### Your assignment
Wherever "Shares" occurs in the entries, copy the line that holds it.

Stored items:
*** Block opens ***
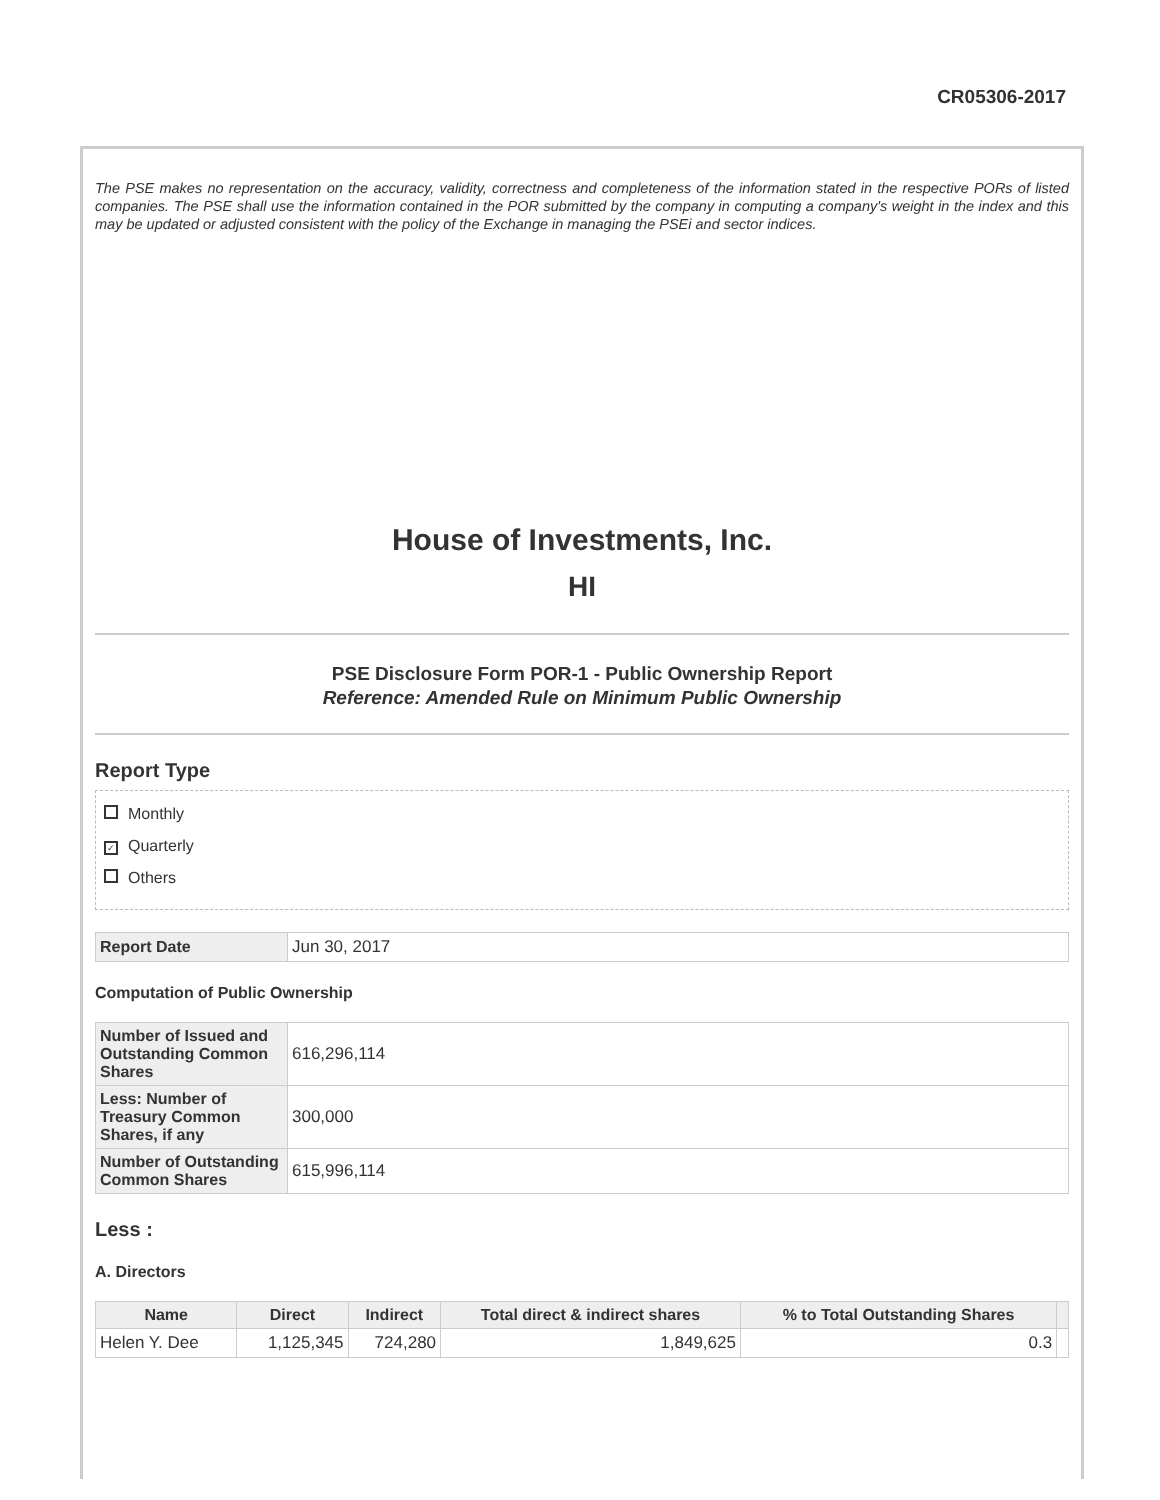CR05306-2017
The PSE makes no representation on the accuracy, validity, correctness and completeness of the information stated in the respective PORs of listed companies. The PSE shall use the information contained in the POR submitted by the company in computing a company's weight in the index and this may be updated or adjusted consistent with the policy of the Exchange in managing the PSEi and sector indices.
House of Investments, Inc.
HI
PSE Disclosure Form POR-1 - Public Ownership Report
Reference: Amended Rule on Minimum Public Ownership
Report Type
Monthly
✓ Quarterly
Others
| Report Date | Jun 30, 2017 |
Computation of Public Ownership
| Number of Issued and Outstanding Common Shares | 616,296,114 |
| Less: Number of Treasury Common Shares, if any | 300,000 |
| Number of Outstanding Common Shares | 615,996,114 |
Less :
A. Directors
| Name | Direct | Indirect | Total direct & indirect shares | % to Total Outstanding Shares | |
| --- | --- | --- | --- | --- | --- |
| Helen Y. Dee | 1,125,345 | 724,280 | 1,849,625 | 0.3 | |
*** Block closes ***
### Written solution
| Number of Issued and Outstanding Common Shares | 616,296,114 |
| Less: Number of Treasury Common Shares, if any | 300,000 |
| Number of Outstanding Common Shares | 615,996,114 |
| Name | Direct | Indirect | Total direct & indirect shares | % to Total Outstanding Shares | |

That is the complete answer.